◆ **Exercise details**:
Rewrite the text from every entry below with each "formulario" swapped for "cuestionario", keeping everything else the same. Include only the text, not the pictures.

Page images and extracted text
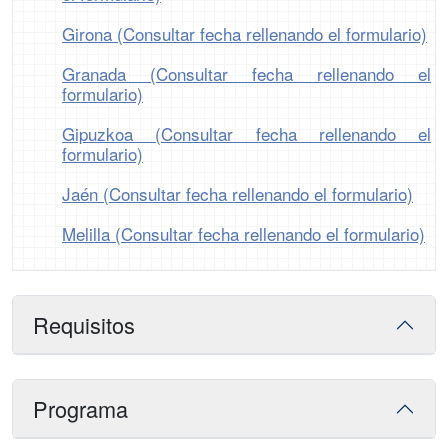
Girona (Consultar fecha rellenando el formulario)
Granada (Consultar fecha rellenando el
formulario)
Gipuzkoa (Consultar fecha rellenando el
formulario)
Jaén (Consultar fecha rellenando el formulario)
Melilla (Consultar fecha rellenando el formulario)
Requisitos
Programa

◆ **Task solution**:
Girona (Consultar fecha rellenando el cuestionario)
Granada (Consultar fecha rellenando el
cuestionario)
Gipuzkoa (Consultar fecha rellenando el
cuestionario)
Jaén (Consultar fecha rellenando el cuestionario)
Melilla (Consultar fecha rellenando el cuestionario)
Requisitos
Programa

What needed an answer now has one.